The Resuscitated Carter Becomes a Burden


He was deemed one of the worst presidents in history. Then, multiplying peace initiatives and pocketing the Nobel Peace Prize in 2002, he obtained the official title of “Best Ex-President” of the United States. Today, at 83 years old, Jimmy Carter is at the center of controversy. This week he stood in silence at Yasser Arafat’s grave in Ramallah. He met with chief Palestinian Hamas leaders, one of which, Khaled Machaal, is currently in exile in Syria. He also caught up with the Syrian President Bachar el-Assad. It was too much: people are demanding his skin.

Struck down by the Republican Ronald Regan, Jimmy Carter saw himself obligated to leave the White House in 1981, a unique four year term that Americans considered disastrous. He left the economy on its knees with two figure inflation. In the face of Iran and the hostage crises, he proved “softness” and indecision that he was not forgiven for.

At 56 years old, becoming one of the youngest ex-Presidents in history, Jimmy Carter found himself miserable, returning to his home in the small town of Plains with 600 inhabitants in the middle of Georgia. His party turned its back on him. They only asked that he disappeared. “Coming back home I realized that I still had at least 25 years left to live”, he later explained. “What was I going to do with 25 more years?”

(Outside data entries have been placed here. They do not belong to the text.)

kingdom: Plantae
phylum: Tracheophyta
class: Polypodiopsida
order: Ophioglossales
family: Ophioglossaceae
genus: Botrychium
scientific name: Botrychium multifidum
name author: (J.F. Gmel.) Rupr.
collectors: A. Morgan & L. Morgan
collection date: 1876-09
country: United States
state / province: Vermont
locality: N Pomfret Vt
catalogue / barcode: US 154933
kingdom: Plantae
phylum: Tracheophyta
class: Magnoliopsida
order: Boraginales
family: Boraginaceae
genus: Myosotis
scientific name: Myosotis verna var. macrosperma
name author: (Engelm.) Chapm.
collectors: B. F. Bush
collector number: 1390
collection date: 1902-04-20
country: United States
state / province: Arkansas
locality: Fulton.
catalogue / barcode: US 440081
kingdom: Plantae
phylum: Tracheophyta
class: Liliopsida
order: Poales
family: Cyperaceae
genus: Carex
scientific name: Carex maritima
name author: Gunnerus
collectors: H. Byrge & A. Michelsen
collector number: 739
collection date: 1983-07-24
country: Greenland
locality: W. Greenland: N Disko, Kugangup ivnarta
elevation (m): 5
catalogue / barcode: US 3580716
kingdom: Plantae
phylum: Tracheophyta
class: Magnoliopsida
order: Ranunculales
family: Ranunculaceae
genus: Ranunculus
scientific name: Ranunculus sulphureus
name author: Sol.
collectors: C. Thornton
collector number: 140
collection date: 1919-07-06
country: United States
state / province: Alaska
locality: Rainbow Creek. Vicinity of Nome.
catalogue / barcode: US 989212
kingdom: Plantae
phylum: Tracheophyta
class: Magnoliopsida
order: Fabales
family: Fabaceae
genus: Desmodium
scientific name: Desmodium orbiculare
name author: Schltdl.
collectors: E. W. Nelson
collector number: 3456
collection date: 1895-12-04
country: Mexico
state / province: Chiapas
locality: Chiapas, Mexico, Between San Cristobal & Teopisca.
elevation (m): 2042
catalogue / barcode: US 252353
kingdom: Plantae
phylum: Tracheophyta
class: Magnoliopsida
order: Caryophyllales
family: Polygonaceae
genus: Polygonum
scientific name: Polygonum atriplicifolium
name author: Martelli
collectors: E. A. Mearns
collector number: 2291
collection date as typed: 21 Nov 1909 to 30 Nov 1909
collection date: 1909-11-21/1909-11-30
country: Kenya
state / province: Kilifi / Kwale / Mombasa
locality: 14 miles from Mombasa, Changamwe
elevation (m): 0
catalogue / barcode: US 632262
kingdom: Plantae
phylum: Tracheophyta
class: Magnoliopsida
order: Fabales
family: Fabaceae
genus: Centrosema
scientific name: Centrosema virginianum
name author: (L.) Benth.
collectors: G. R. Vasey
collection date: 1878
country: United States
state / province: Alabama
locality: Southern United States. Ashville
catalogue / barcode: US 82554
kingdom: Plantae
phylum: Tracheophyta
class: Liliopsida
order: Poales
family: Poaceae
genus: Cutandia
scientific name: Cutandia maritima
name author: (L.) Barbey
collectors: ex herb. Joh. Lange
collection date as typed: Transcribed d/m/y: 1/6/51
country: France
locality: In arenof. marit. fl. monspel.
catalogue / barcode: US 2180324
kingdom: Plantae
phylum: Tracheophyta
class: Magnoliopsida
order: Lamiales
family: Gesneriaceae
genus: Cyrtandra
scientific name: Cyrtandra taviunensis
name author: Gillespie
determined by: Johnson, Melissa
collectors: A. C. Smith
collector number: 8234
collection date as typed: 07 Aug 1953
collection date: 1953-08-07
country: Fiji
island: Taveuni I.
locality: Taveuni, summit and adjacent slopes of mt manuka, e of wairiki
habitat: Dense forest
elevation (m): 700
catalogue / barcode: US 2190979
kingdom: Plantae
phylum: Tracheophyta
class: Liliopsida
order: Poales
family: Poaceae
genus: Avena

Creating the Carter Foundation in Atlanta, the ex-President refused to disappear. Bible in hand and a smile on his lips, he traveled the world to promote democracy, aiding in development and conflict resolution. His missions led him everywhere: Panama, Nicaragua, Indonesia, Ethiopia… In 1994, President Bill Clinton gave him another chance: his intervention in Haiti convinced the military junta to clean itself up in order to avoid an American invasion. In Cuba, 2002, he asked the United States to lift the trade embargo. Already the Republicans accused him of bowing before all of the dictators and terrorists on the planet. Even if he couldn’t silence his critics, the Nobel Prize crowns his efforts.

Irony: it is the Near-East that will break this Lazarus’ teeth. However, it is the terrain that his success was undeniable. Negotiations in Camp David in 1978: Jimmy Carter brought together the Egyptian Anouar el-Sadate and Israeli Menahem Begin. Since then, the region has never experienced calm. But between these two countries, peace still holds.

Does Jimmy Carter still settle these old scores? Is he feeling unaccomplished? “One of the principal goals of my life… was to help guarantee peace between the Israelis and other Middle Eastern countries”, he wrote in his book published in 2006. This book, however, strikes nerves. Its title alone shows which side the ex-President leans towards: Palestine. Peace, not apartheid, proclaims the cover, which also features a photo of a concrete wall erected by the Israelis and a picture of Jimmy Carter with a worried look. “I was treated as a liar. I was treated as an anti-Semite; I was treated as a bigot. They accused me of plagiary and of being a coward. Perhaps they had touched me personally, but these accusations did not affect the factual and necessary character of my book”, he justified.

On the eve of his Near-East tour, dozens of politicians, Republicans and Democrats, addressed a letter to the ex-President in order to change his mind. The White House overtly expressed its anger. On Fox News, the conservative network, they demanded that Jimmy Carter’s passport be revoked to stop him from leaving the country. In Israel, no one besides Shimon Peres deigned to meet with the American. Contrary to all customs, the Hebrew state even refused to offer him a security escort. In the eyes of the Israelis as well, Jimmy Carter could disappear without regret.

Was this meeting with proclaimed Hamas terrorist leaders useless? An absurd initiative and purposeless mission that he admitted himself was not the slightest bit official? The whim of the old man has embarrassed him to the highest point with his political friends. Barack Obama pointed out a “fundamental conflict” with Carter. He who proclaimed he is willing to speak with the enemies of America assured that he “cannot negotiate with a terrorist group whose objective is the destruction of Israel”.

De facto, an electoral year is the worst time for undertaking this type of initiative. Like the Blacks’ vote, the womens’ or the workers’, the Jewish vote is up for grabs. And in this context Jimmy Carter, whose role as one of his party’s superdelegates, who play an important role in the nomination of a Democratic candidate, has made himself a burden.